2. Study 1 had 76 interviewers spread across 3 conditions (n = 25 or 26 per condition), and only 7 interviewees (each of whom was rated by multiple interviewers). Based on 73 degrees of freedom reported for the test of the “dilution” effect, it looks like they treated interviewer as the unit of analysis but did not account for the dependency in interviewees. Study 2 looked to have similar issues (though in Study 2 the dilution effect was not significant.)

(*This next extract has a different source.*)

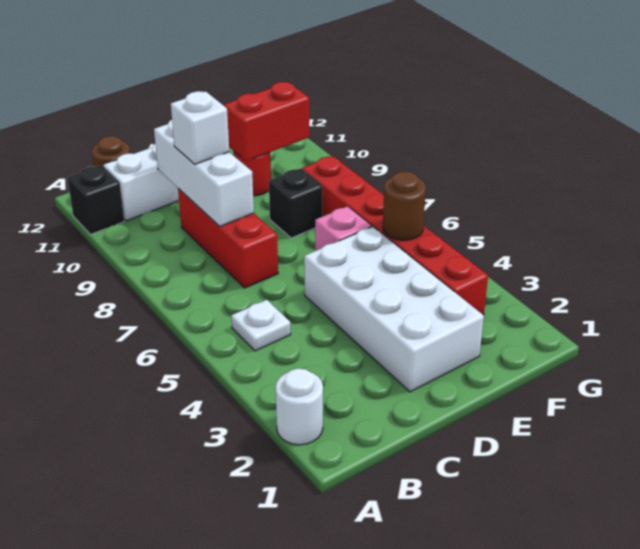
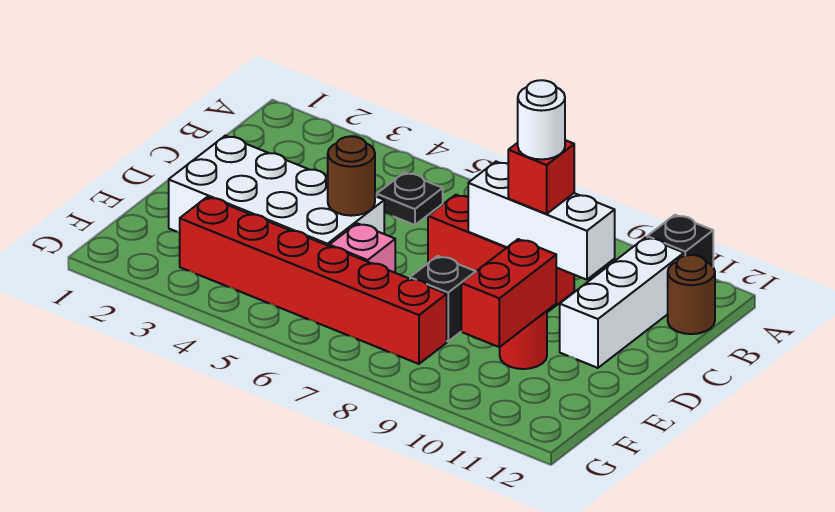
white round brick A2 level 1 -> white round brick C9 level 4
white plate B5 level 1 -> black plate B5 level 1
white brick C9 level 3 -> red brick C9 level 3
brown round brick F5 level 2 -> brown round brick D5 level 2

3. I also had concerns about power and precision of the estimates. Any inferences about who makes better or worse predictions will depend a lot on variance among the 7 interviewees whose GPAs were being predicted (8 interviewees in study 2). I haven’t done a formal power analysis, but my intuition is that that’s pretty small. You can see a possible sign of this in one key difference between the studies. In Study 1, the correlation between the interviewees’ prior GPA and upcoming GPA was r = .65, but in Study 2 it was r = .37. That’s a pretty big difference between estimates of a quantity that should not be changing between studies.

So it’s an interesting study but not one that can give answers I’d call definitive. If that’s well understood by readers of the study, I’m okay with that. Maybe someone will use the interesting ideas in this paper as a springboard for a larger followup. Given the ubiquity of unstructured interviews, it’s something we need to know more about.

Perceiver effects in interpersonal perception

Hot off the presses is a paper I wrote with Steve Guglielmo and Jenni Beer on perceiver effects in the Social Relations Model. Here’s the abstract:

In interpersonal perception, “perceiver effects” are tendencies of perceivers to see other people in a particular way. Two studies of naturalistic interactions examined perceiver effects for personality traits: seeing a typical other as sympathetic or quarrelsome, responsible or careless, and so forth. Several basic questions were addressed. First, are perceiver effects organized as a global evaluative halo, or do perceptions of different traits vary in distinct ways? Second, does assumed similarity (as evidenced by self-perceiver correlations) reflect broad evaluative consistency or trait-specific content? Third, are perceiver effects a manifestation of stable beliefs about the generalized other, or do they form in specific contexts as group-specific stereotypes? Findings indicated that perceiver effects were better described by a differentiated, multidimensional structure with both trait-specific content and a higher order global evaluation factor. Assumed similarity was at least partially attributable to trait-specific content, not just to broad evaluative similarity between self and others. Perceiver effects were correlated with gender and attachment style, but in newly formed groups, they became more stable over time, suggesting that they grew dynamically as group stereotypes. Implications for the interpretation of perceiver effects and for research on personality assessment and psychopathology are discussed.

A couple of quick comments to add:

  • This is an example of using the Big Five / Five-Factor Model not as a model of personality per se, but as a model of social perception. I very briefly mention this potential use of the Big Five in my guide to measuring the Big Five, and I’m currently working on a manuscript expanding on this idea. (BTW, I’m certainly not the first person to think of the Big Five in this way. I’m trying to carry this idea forward a bit, but it’s one of those cases where I oscillate between thinking what I’m saying about it is radically new and thinking ho-hum-we-already-thought-of-that.)
  • While we were working on this manuscript, I became aware that a group led by Dustin Wood was looking at very similar issues (but with some interesting differences in approach and areas of non-overlap). They’ve got a paper in press at JPSP.

If you want to read more you can download the PDF:

Srivastava, S., Guglielmo, S., & Beer, J. S. (2010). Perceiving others’ personalities: Examining the dimensionality, assumed similarity to the self, and stability of perceiver effects. Journal of Personality and Social Psychology, 98, 520-534.